I should wear a sign

Make the subway cis cringe, squirm

“Gender is a hoax”

Some days, I wear my Mx. with nonchalance. Others, I just want to find the rare, mythical, single-stall gender neutral bathroom in the school and hide.

The need to come out

Over, over, and over

And when’s it over?

My whiteness, my able body, my US citizenship and other privileges allow for my relative safety within my transness; I feel a responsibility to be out in whatever ways I have the capacity for that day. Some wonder why my transness is even relevant to an art classroom.

Because pretending to be a gender that I’m not makes me a less present teacher.

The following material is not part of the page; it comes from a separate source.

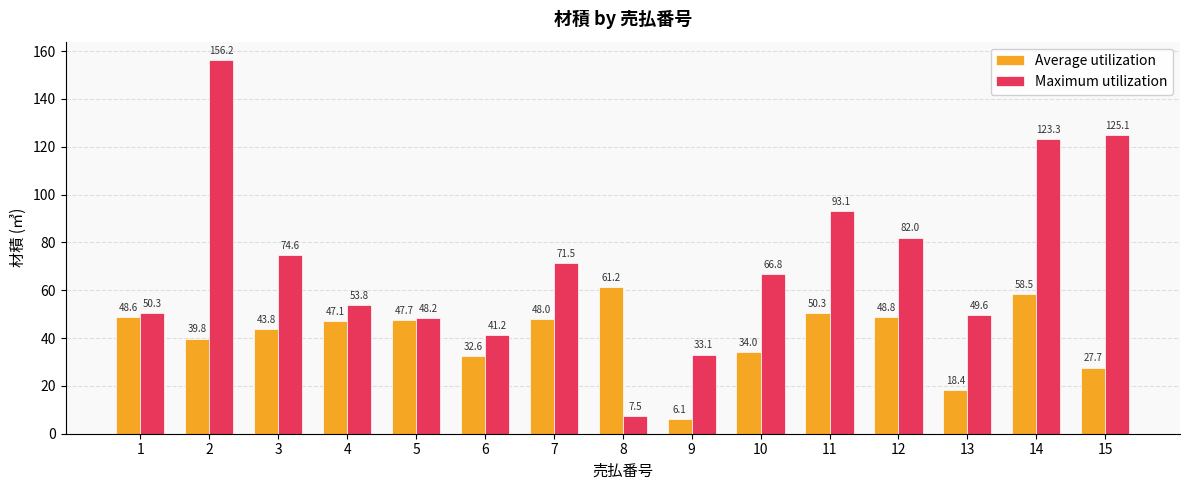

What is the sum of all Maximum utilization values?

1076.2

Because I’ve been the kid who felt like the options were lackluster, forced myself to wear “girl” until is falseness carved a cave of my chest. And I know the kid who cringes at every aggressive “listen up, boys and girls!” I’ve met the teacher who doesn’t have the language but is burdened by the dysphoria at every reflection.

And the rest of you who have to adjust? I know, it’s hard to shift your syntax. But you know what’s probably harder? Being trans in a structure built by binaries that tells you your magic is burden.  

Dysphorix the Clown:

Sing love songs into

A mirror that deceives you

I have to hope that if I’m truthful about who I am, I might offer those gender creative young people₃ an alternative to dysphoria, an artful expression of otherwise.

To smash the cistem

Requires a team effort, To

Break the binary

I wonder how we educators might do it differently…

  1. Make your language more inclusive: “boys and girls!” Try, “artists, scientists, readers:” words that honor what they can be over what they have been assigned.

  2. Resist assigning pronouns before asking and the urge to rely on gendered compliments. Try using student’s names more often and neutralize observations: “This is Henry’s piece. I notice that Henry explored the element of texture in this collage.”

  3. Share examples of gender variant role models₄ and artists who express gender in a range of ways beyond the binary. Representation enables reflection and expands what “normal” is!

  4. Challenge gendered assumptions: when you hear, “only girls wear nail polish,” ask questions to dig deeper: “what makes you say that?” “does anyone else feel differently?”

  5. Slow down your speech and be accountable to what you say. Did you mess up a student’s pronouns? Apologize, correct yourself, move on. Dwelling on it to assuage your own guilt puts the trans person in an uncomfortable position. Practice on your own time so it doesn’t happen again.

  6. Introduce pronouns early and often, through a game or by identifying the pronouns of role models you introduce students to. (I know a handful of 3-year-olds who ask their stuffed animals for their pronouns.) It can be as easy as asking someone’s name or their wellbeing.

Trust, children adjust. And perhaps if we grant them opportunities to take agency over their own identities, exposure to an array of gender expressions, and affirmation when they offer us ever more gender-expansive language, they won’t have to.